LOU DOBBS, COLD WEATHER, WARMING PLANET…. This stopped being funny several years ago. Every winter, most of the country gets cold, and lots of snow falls. And every winter, conservatives point to the winter weather as evidence that global warming isn’t real. And every winter, people who know what they’re talking about smack their heads in frustration.
Yesterday, CNN’s Lou Dobbs helped demonstrate just how inane this tedious practice has become. (thanks to reader D.K. for the heads-up)
Dobbs told viewers that the weather has been “unbelievable,” because there are “unusual storms and a deep freeze across much of the country tonight.” Dobbs was particularly animated about snowfall in Las Vegas, Malibu, and Payson, Arizona. “So what are those folks talking about global warming?” Dobbs asked incredulously.

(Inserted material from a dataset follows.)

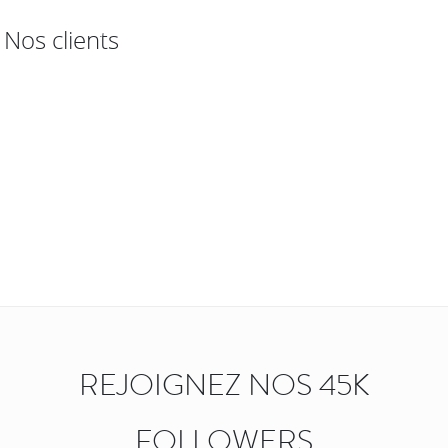
Nos clients
REJOIGNEZ NOS 45K
FOLLOWERS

To “discuss” the subject, Dobbs invited CNN meteorologist Chad Myers and Heartland Institute science director Jay Lehr onto the show.
Not surprisingly, Lehr told Dobbs what he wanted to hear, starting with an anecdote about Lehr’s sky diving hobby.
LEHR: I have jumped out of a plane in Ohio every month for 31 years, and I track the weather constantly to find out if I can make it out of a plane. And I can tell you, the weather the last ten years hasn’t been significantly different than the ten years before that or the ten years before that. It has been — it is always changes what the weather is about. And to say that it has to do with global warming is really more of a joke than anything else. Why people are so alarmed about it, I have no clue.
DOBBS: You know, that’s fascinating.
Before ending the segment, Lehr added that the sun, “not man,” warms the planet, and that “right now,” we’re “going in to cooling rather than warming.”
Let’s quickly highlight reality here. First, it’s not the sun. Second, snowfall on one day in one part of the country does not reflect “climate.” Third, an anecdote about sky-diving experimentation is not indicative of climate science. Fourth, though Dobbs apparently forgot to mention it, the Heartland Institute is a conservative think tank subsidized by ExxonMobil, not an independent scientific organization, and Jay Lehr’s background is in “groundwater hydrology,” not climate science.
Oh, and fifth, this is not “fascinating.”
Why CNN airs this nonsense, in between commercials promoting its “Planet in Peril” series, is a mystery.
Update: I neglected to mention that the bizarre commentary from CNN’s Chad Myers wasn’t much better. He argued that it’s “arrogant” to think that humans can affect the climate (“Mother nature is so big,” he said) and that people who accept global warming are only looking at “a hundred years worth of data, not millions of years that the world has been around.”
Why is this man a CNN meteorologist?